Bola mata hijau itu saat ini terlihat hitam legam bagiku. Keindahan yang biasa kutemukan di matanya menghilang begitu saja. Semburat kecoklatannya bahkan tak terlihat lagi.
Sorot mata Fajar tak dapat kucerna dengan sempurna. Entah itu ketakutan atau kebingungan. Aku benar-benar tidak mengerti.
Perlahan kutarik napasku dalam-dalam. Aku tidak sanggup jika harus menghadapi tatapan tajam itu.
Kupalingkan pandanganku dari Fajar pada pangkuanku. Kusadari tangannya mengepal dengan keras.
“Sepertinya aku bertemu adikmu.”
Kulontarkan perkataanku dengan suara pelan. Ada getaran yang tak kusadari di dalamnya.
Pandanganku tidak beralih dari pangkuanku. Sementara itu, dapat kurasakan jika Fajar tidak bergeming.
Keheningan dalam ruangan ini benar-benar membunuhku. Apakah Fajar sengaja mendiamkanku? Aku tidak dapat mengartikan semua sikapnya yang terus berubah.
Anak pemimpin Trops yang berdiri di depanku baru kukenal dalam hitungan hari. Ah … aku bahkan tidak yakin apakah kami berusaha saling mengenal.
Aku hanya tahanan baginya. Dan dia … adalah seorang anak pemimpin Trops. Sungguh sulit bagiku mengartikan keadaan ini.
Setidaknya … jika dia mengatakan sesuatu, aku dapat mengartikannya. Tentu saja diamnya lebih menakutkan bagiku.
Mungkin akan lebih baik jika dia berteriak padaku. Memakiku … atau mencemoohku. Seperti para Trops dan para pengungsi yang melakukannya padaku.
Aku tak kuasa menahannya lagi. Perlahan kuberanikan diri untuk menatapnya. Oh ... sensasi apa ini?
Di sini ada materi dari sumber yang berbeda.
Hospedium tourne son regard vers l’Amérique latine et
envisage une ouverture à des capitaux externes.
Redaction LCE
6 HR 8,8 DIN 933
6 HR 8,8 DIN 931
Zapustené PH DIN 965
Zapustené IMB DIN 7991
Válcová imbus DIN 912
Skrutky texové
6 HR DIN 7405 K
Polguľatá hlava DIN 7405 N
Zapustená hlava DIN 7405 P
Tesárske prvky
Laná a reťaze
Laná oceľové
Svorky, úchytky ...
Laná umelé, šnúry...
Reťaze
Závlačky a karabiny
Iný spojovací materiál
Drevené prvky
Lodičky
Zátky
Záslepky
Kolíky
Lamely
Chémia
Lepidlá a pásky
Mulutku tiba-tiba terkunci.
Tenggorokanku tercekat lebih dalam ketika mata kami beradu. Mulutku bergetar saat kucoba membukanya.
“Aku yakin dia adikmu.“
Semuanya terlontar begitu saja. Keyakinanku akan seseorang yang kutemui sebelumnya sepertinya mengalahkan rasa takutku pada Fajar.
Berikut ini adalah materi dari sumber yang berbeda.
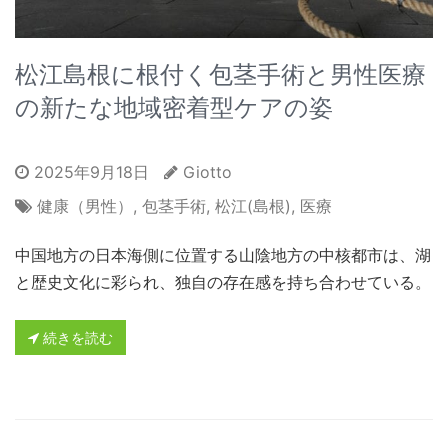
松江島根に根付く包茎手術と男性医療
の新たな地域密着型ケアの姿
2025年9月18日
Giotto
健康（男性）
,
包茎手術
,
松江(島根)
,
医療
中国地方の日本海側に位置する山陰地方の中核都市は、湖
と歴史文化に彩られ、独自の存在感を持ち合わせている。
続きを読む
Namun, lagi-lagi Fajar tidak menanggapi ucapanku. Pandangannya dia alihkan pada jendela dekat ranjangku. Dia tampak menarik napas dalam-dalam.
“Aku yakin kau salah. Dia bersamaku tadi malam.”
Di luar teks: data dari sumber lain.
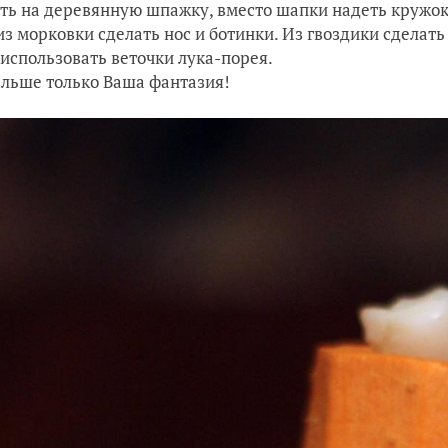
ть на деревянную шпажку, вместо шапки надеть кружок
из морковки сделать нос и ботинки. Из гвоздики сделать 
использовать веточки лука-порея.
альше только Ваша фантазия!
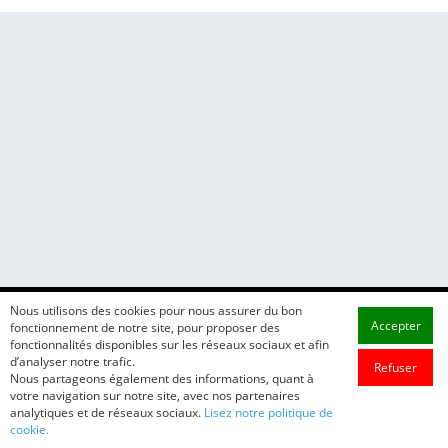
Nous utilisons des cookies pour nous assurer du bon
Accepter
fonctionnement de notre site, pour proposer des
fonctionnalités disponibles sur les réseaux sociaux et afin
d’analyser notre trafic.
Refuser
Nous partageons également des informations, quant à
votre navigation sur notre site, avec nos partenaires
analytiques et de réseaux sociaux.
Lisez notre politique de
cookie.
“Tidak, Fajar. Aku yakin itu dia.“
Fajar tampaknya masih tidak nyaman ketika aku menyebut namanya. Tatapannya selalu berubah setiap kali aku menyebut namanya.
“Ah … aku baru saja menyebut namamu? Okay … sorry …”
“Kau hanya tahanan di sini.”
“Aku paham. Sulit bagiku untuk tidak melakukannya.”
“Berhenti beralasan. Tidak ada tahanan yang berani menyebut namaku.”
“Tentu saja. Kau sangat menakutkan.”
Aku menggerutu tetapi Fajar tidak menghiraukanku. Dia justru beranjak keluar dari ruanganku dengan cepat. Tampaknya terjadi keributan di luar sana.
Sepertinya seseorang berlari mendekat pada tempatku di rawat. Tunggu … Fajar menyadari kehadiran orang lain secepat itu? Ah … itu sebabnya dia sangat menakutkan bagi siapapun.
Suaranya yang lantang saat bertanya pada para Trops membuat siapapun tak mampu melawannya.
“Ada apa?”
“Ah … itu … Prabu muda ada di sini. Dia bersikeras untuk masuk.”
“Hum … aku akan menghampirinya. Jaga tempat ini.”